WHAT NEEDS TO BE DONE :: Lay out the lines of the material as a Markdown table with the columns n and Line, covering the part that opens with the line containing "The best place" and closes with the line containing "ed-at-end-of-march", numbering each row and skipping blank lines. Leave the pictures out.

Page images and extracted text:
Segment Open

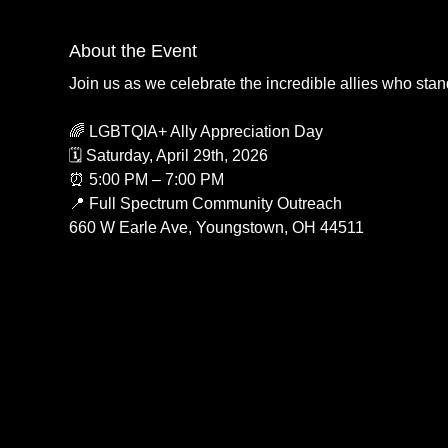
About the Event
Join us as we celebrate the incredible allies who s
🌈 LGBTQIA+ Ally Appreciation Day
🗓 Saturday, April 29th, 2026
⏰ 5:00 PM – 7:00 PM
📍 Full Spectrum Community Outreach
660 W Earle Ave, Youngstown, OH 44511
Read More >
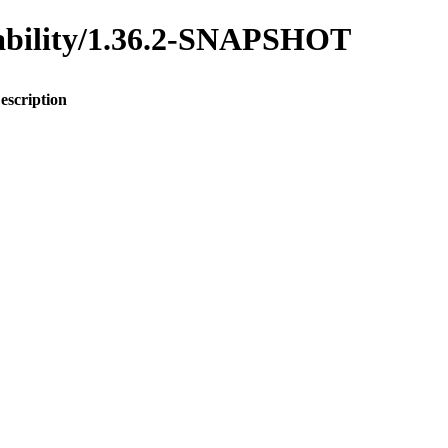
inability/1.36.2-SNAPSHOT
escription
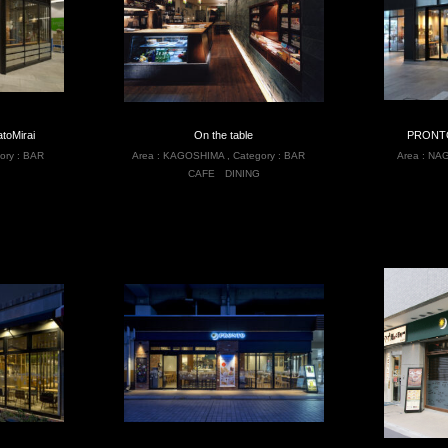
toMirai
On the table
PRONTO
ory :
BAR
Area :
KAGOSHIMA
,
Category :
BAR
Area :
NAG
CAFE
DINING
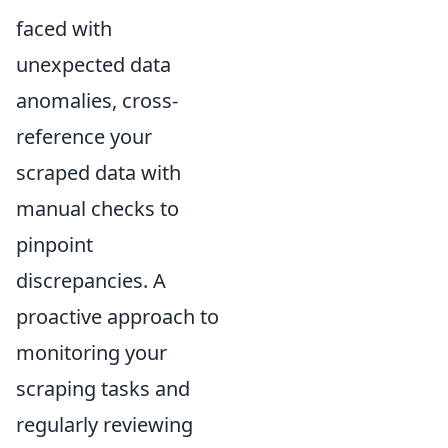
faced with
unexpected data
anomalies, cross-
reference your
scraped data with
manual checks to
pinpoint
discrepancies. A
proactive approach to
monitoring your
scraping tasks and
regularly reviewing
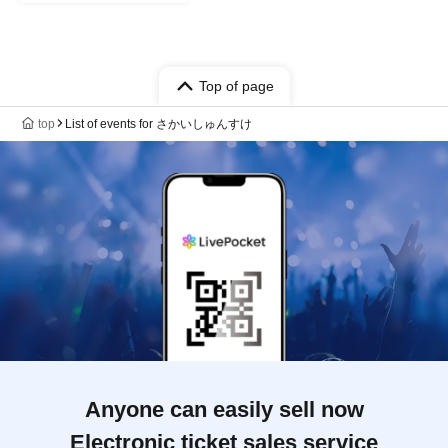
Top of page
top
List of events for さかいしゅんすけ
Anyone can easily sell now
Electronic ticket sales service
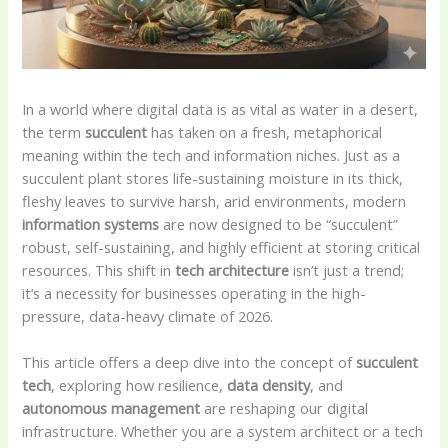
In a world where digital data is as vital as water in a desert,
the term
succulent
has taken on a fresh, metaphorical
meaning within the tech and information niches. Just as a
succulent plant stores life-sustaining moisture in its thick,
fleshy leaves to survive harsh, arid environments, modern
information systems
are now designed to be “succulent”
robust, self-sustaining, and highly efficient at storing critical
resources. This shift in
tech architecture
isn’t just a trend;
it’s a necessity for businesses operating in the high-
pressure, data-heavy climate of 2026.
This article offers a deep dive into the concept of
succulent
tech
, exploring how resilience,
data density
, and
autonomous management
are reshaping our digital
infrastructure. Whether you are a system architect or a tech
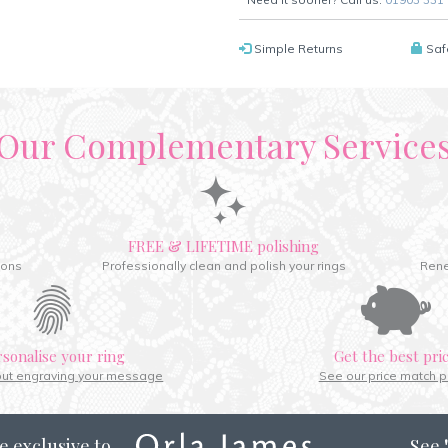
Simple Returns
Saf
Our Complementary Service
FREE & LIFETIME polishing
ions
Professionally clean and polish your rings
Rene
rsonalise your ring
Get the best pri
out engraving your message
See our price match p
e exclusive to
See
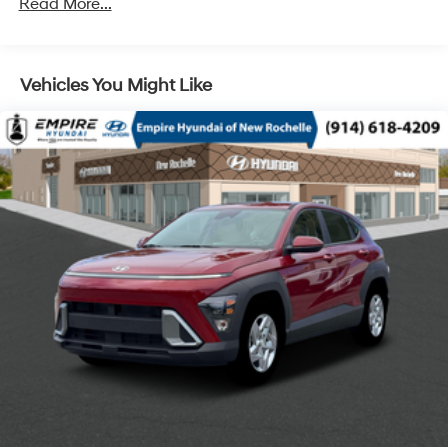
Read More...
Vehicles You Might Like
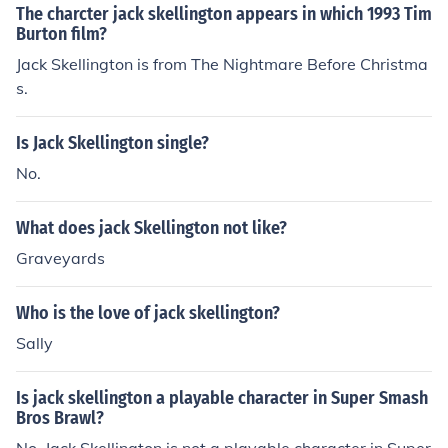
The charcter jack skellington appears in which 1993 Tim
Burton film?
Jack Skellington is from The Nightmare Before Christma
s.
Is Jack Skellington single?
No.
What does jack Skellington not like?
Graveyards
Who is the love of jack skellington?
Sally
Is jack skellington a playable character in Super Smash
Bros Brawl?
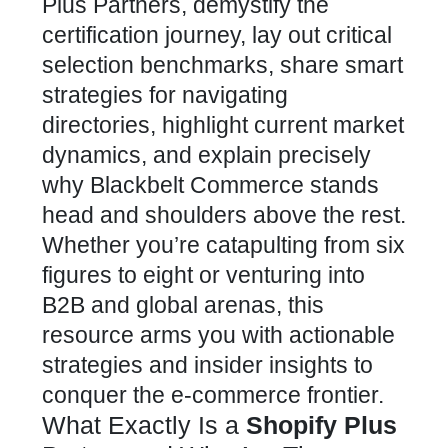
Plus Partners, demystify the
certification journey, lay out critical
selection benchmarks, share smart
strategies for navigating
directories, highlight current market
dynamics, and explain precisely
why Blackbelt Commerce stands
head and shoulders above the rest.
Whether you’re catapulting from six
figures to eight or venturing into
B2B and global arenas, this
resource arms you with actionable
strategies and insider insights to
conquer the e-commerce
frontier.
What Exactly Is a
Shopify Plus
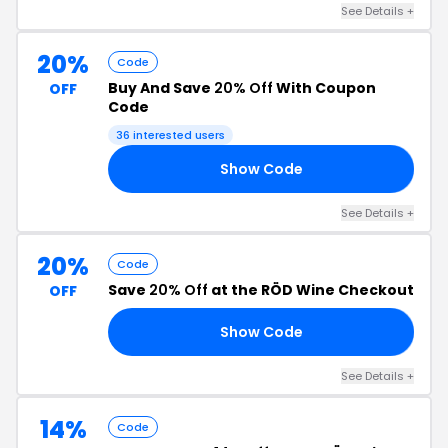
See Details +
20%
Code
Buy And Save
20% Off
With Coupon
OFF
Code
36 interested users
Show Code
20
See Details +
20%
Code
Save
20% Off
at the RÖD Wine Checkout
OFF
Show Code
18
See Details +
14%
Code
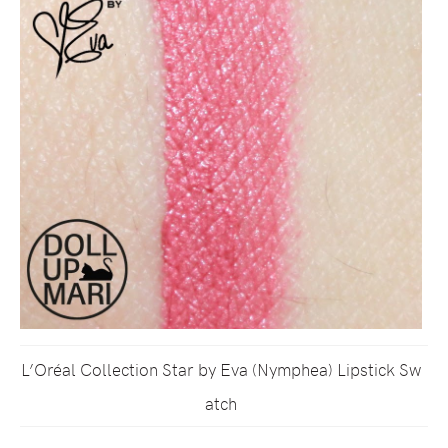
L’Oréal Collection Star by Eva (Nymphea) Lipstick Sw
atch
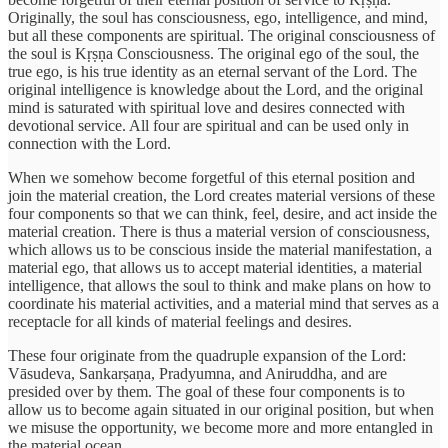
Originally, the soul has consciousness, ego, intelligence, and mind,
but all these components are spiritual. The original consciousness of
the soul is Kṛṣṇa Consciousness. The original ego of the soul, the
true ego, is his true identity as an eternal servant of the Lord. The
original intelligence is knowledge about the Lord, and the original
mind is saturated with spiritual love and desires connected with
devotional service. All four are spiritual and can be used only in
connection with the Lord.
When we somehow become forgetful of this eternal position and
join the material creation, the Lord creates material versions of these
four components so that we can think, feel, desire, and act inside the
material creation. There is thus a material version of consciousness,
which allows us to be conscious inside the material manifestation, a
material ego, that allows us to accept material identities, a material
intelligence, that allows the soul to think and make plans on how to
coordinate his material activities, and a material mind that serves as a
receptacle for all kinds of material feelings and desires.
These four originate from the quadruple expansion of the Lord:
Vāsudeva, Sankarṣaṇa, Pradyumna, and Aniruddha, and are
presided over by them. The goal of these four components is to
allow us to become again situated in our original position, but when
we misuse the opportunity, we become more and more entangled in
the material ocean.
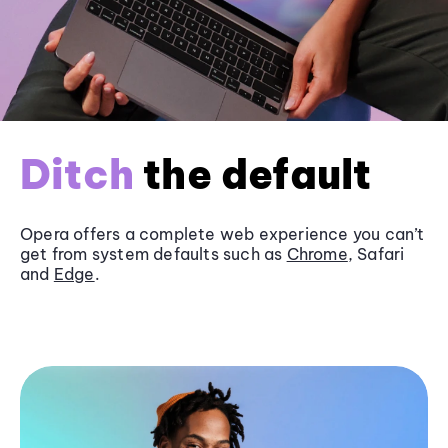
Ditch
the default
Opera offers a complete web experience you can’t
get from system defaults such as
Chrome
, Safari
and
Edge
.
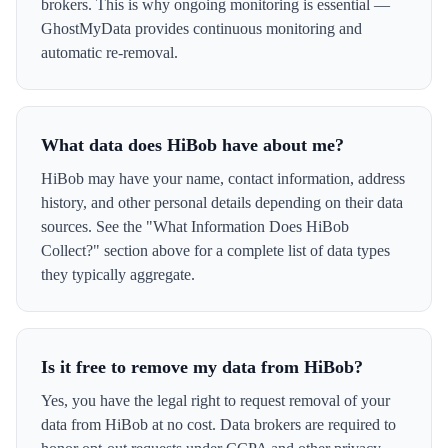
brokers. This is why ongoing monitoring is essential —
GhostMyData provides continuous monitoring and
automatic re-removal.
What data does HiBob have about me?
HiBob may have your name, contact information, address
history, and other personal details depending on their data
sources. See the "What Information Does HiBob
Collect?" section above for a complete list of data types
they typically aggregate.
Is it free to remove my data from HiBob?
Yes, you have the legal right to request removal of your
data from HiBob at no cost. Data brokers are required to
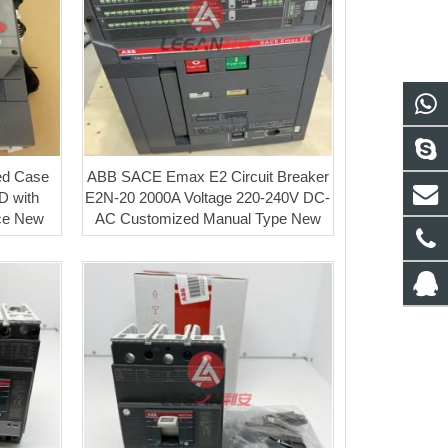
ed Case
ABB SACE Emax E2 Circuit Breaker
D with
E2N-20 2000A Voltage 220-240V DC-
ice New
AC Customized Manual Type New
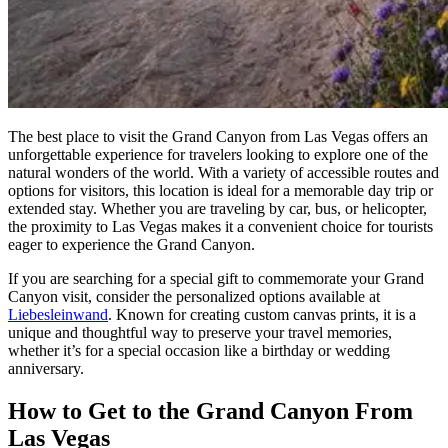
The best place to visit the Grand Canyon from Las Vegas offers an
unforgettable experience for travelers looking to explore one of the
natural wonders of the world. With a variety of accessible routes and
options for visitors, this location is ideal for a memorable day trip or
extended stay. Whether you are traveling by car, bus, or helicopter,
the proximity to Las Vegas makes it a convenient choice for tourists
eager to experience the Grand Canyon.
If you are searching for a special gift to commemorate your Grand
Canyon visit, consider the personalized options available at
Liebesleinwand
. Known for creating custom canvas prints, it is a
unique and thoughtful way to preserve your travel memories,
whether it’s for a special occasion like a birthday or wedding
anniversary.
How to Get to the Grand Canyon From
Las Vegas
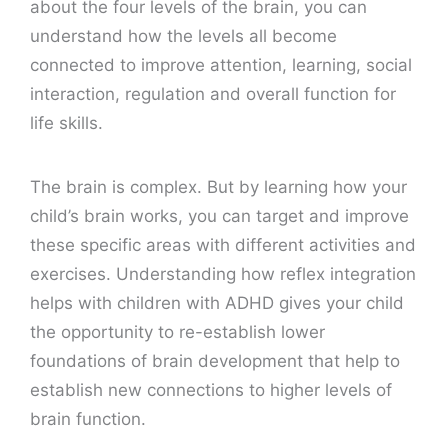
about the four levels of the brain, you can
understand how the levels all become
connected to improve attention, learning, social
interaction, regulation and overall function for
life skills.
The brain is complex. But by learning how your
child’s brain works, you can target and improve
these specific areas with different activities and
exercises. Understanding how reflex integration
helps with children with ADHD gives your child
the opportunity to re-establish lower
foundations of brain development that help to
establish new connections to higher levels of
brain function.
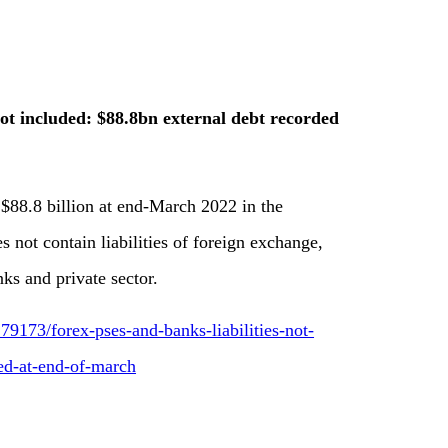
not included: $88.8bn external debt recorded
 $88.8 billion at end-March 2022 in the
 not contain liabilities of foreign exchange,
ks and private sector.
9173/forex-pses-and-banks-liabilities-not-
ed-at-end-of-march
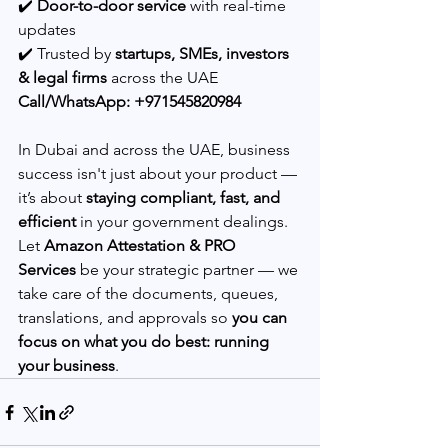
✔️ 
Door-to-door service
 with real-time 
updates
✔️ Trusted by 
startups, SMEs, investors 
& legal firms
 across the UAE
Call/WhatsApp: +971545820984
In Dubai and across the UAE, business 
success isn't just about your product — 
it’s about 
staying compliant, fast, and 
efficient
 in your government dealings.
Let 
Amazon Attestation & PRO 
Services
 be your strategic partner — we 
take care of the documents, queues, 
translations, and approvals so 
you can 
focus on what you do best: running 
your business
.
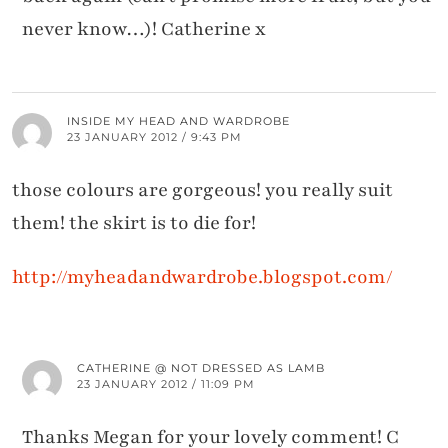
never know…)! Catherine x
INSIDE MY HEAD AND WARDROBE
23 JANUARY 2012 / 9:43 PM
those colours are gorgeous! you really suit
them! the skirt is to die for!
http://myheadandwardrobe.blogspot.com/
CATHERINE @ NOT DRESSED AS LAMB
23 JANUARY 2012 / 11:09 PM
Thanks Megan for your lovely comment! C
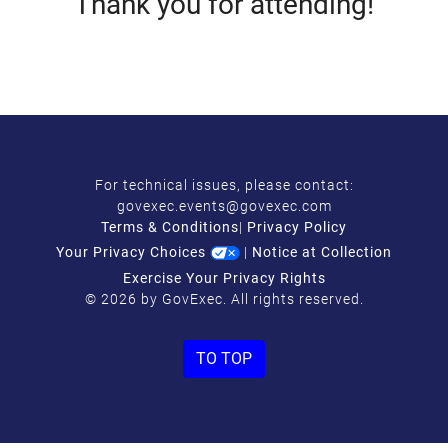
Thank you for attending!
For technical issues, please contact:
govexec.events@govexec.com
Terms & Conditions
|
Privacy Policy
Your Privacy Choices
|
Notice at Collection
Exercise Your Privacy Rights
© 2026 by GovExec. All rights reserved.
TO TOP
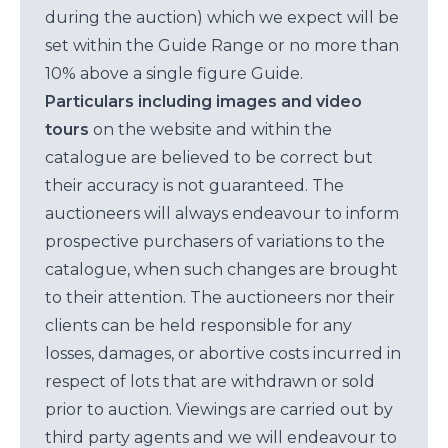
during the auction) which we expect will be
set within the Guide Range or no more than
10% above a single figure Guide.
Particulars including images and video
tours
on the website and within the
catalogue are believed to be correct but
their accuracy is not guaranteed. The
auctioneers will always endeavour to inform
prospective purchasers of variations to the
catalogue, when such changes are brought
to their attention. The auctioneers nor their
clients can be held responsible for any
losses, damages, or abortive costs incurred in
respect of lots that are withdrawn or sold
prior to auction. Viewings are carried out by
third party agents and we will endeavour to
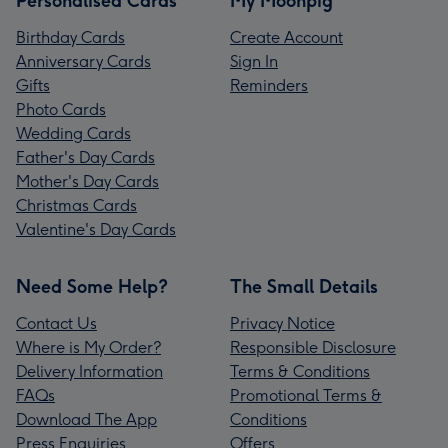
Personalised Cards
My Moonpig
Birthday Cards
Create Account
Anniversary Cards
Sign In
Gifts
Reminders
Photo Cards
Wedding Cards
Father's Day Cards
Mother's Day Cards
Christmas Cards
Valentine's Day Cards
Need Some Help?
The Small Details
Contact Us
Privacy Notice
Where is My Order?
Responsible Disclosure
Delivery Information
Terms & Conditions
FAQs
Promotional Terms &
Download The App
Conditions
Press Enquiries
Offers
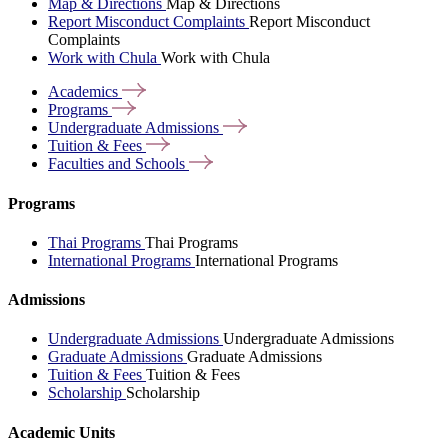
Map & Directions
Map & Directions
Report Misconduct Complaints
Report Misconduct
Complaints
Work with Chula
Work with Chula
Academics
Programs
Undergraduate
Admissions
Tuition &
Fees
Faculties and
Schools
Programs
Thai Programs
Thai Programs
International Programs
International Programs
Admissions
Undergraduate Admissions
Undergraduate Admissions
Graduate Admissions
Graduate Admissions
Tuition & Fees
Tuition & Fees
Scholarship
Scholarship
Academic Units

Segment Closed

ANSWER AREA ::
| n | Line |
|---|---|
| 1 | The best place to visit the Grand Canyon from Las Vegas offers an |
| 2 | unforgettable experience for travelers looking to explore one of the |
| 3 | natural wonders of the world. With a variety of accessible routes and |
| 4 | options for visitors, this location is ideal for a memorable day trip or |
| 5 | extended stay. Whether you are traveling by car, bus, or helicopter, |
| 6 | the proximity to Las Vegas makes it a convenient choice for tourists |
| 7 | eager to experience the Grand Canyon. |
| 8 | If you are searching for a special gift to commemorate your Grand |
| 9 | Canyon visit, consider the personalized options available at |
| 10 | Liebesleinwand |
| 11 | . Known for creating custom canvas prints, it is a |
| 12 | unique and thoughtful way to preserve your travel memories, |
| 13 | whether it’s for a special occasion like a birthday or wedding |
| 14 | anniversary. |
| 15 | How to Get to the Grand Canyon From |
| 16 | Las Vegas |
| 17 | about the four levels of the brain, you can |
| 18 | understand how the levels all become |
| 19 | connected to improve attention, learning, social |
| 20 | interaction, regulation and overall function for |
| 21 | life skills. |
| 22 | The brain is complex. But by learning how your |
| 23 | child’s brain works, you can target and improve |
| 24 | these specific areas with different activities and |
| 25 | exercises. Understanding how reflex integration |
| 26 | helps with children with ADHD gives your child |
| 27 | the opportunity to re-establish lower |
| 28 | foundations of brain development that help to |
| 29 | establish new connections to higher levels of |
| 30 | brain function. |
| 31 | not included: $88.8bn external debt recorded |
| 32 |  $88.8 billion at end-March 2022 in the |
| 33 |  not contain liabilities of foreign exchange, |
| 34 | ks and private sector. |
| 35 | 9173/forex-pses-and-banks-liabilities-not- |
| 36 | ed-at-end-of-march |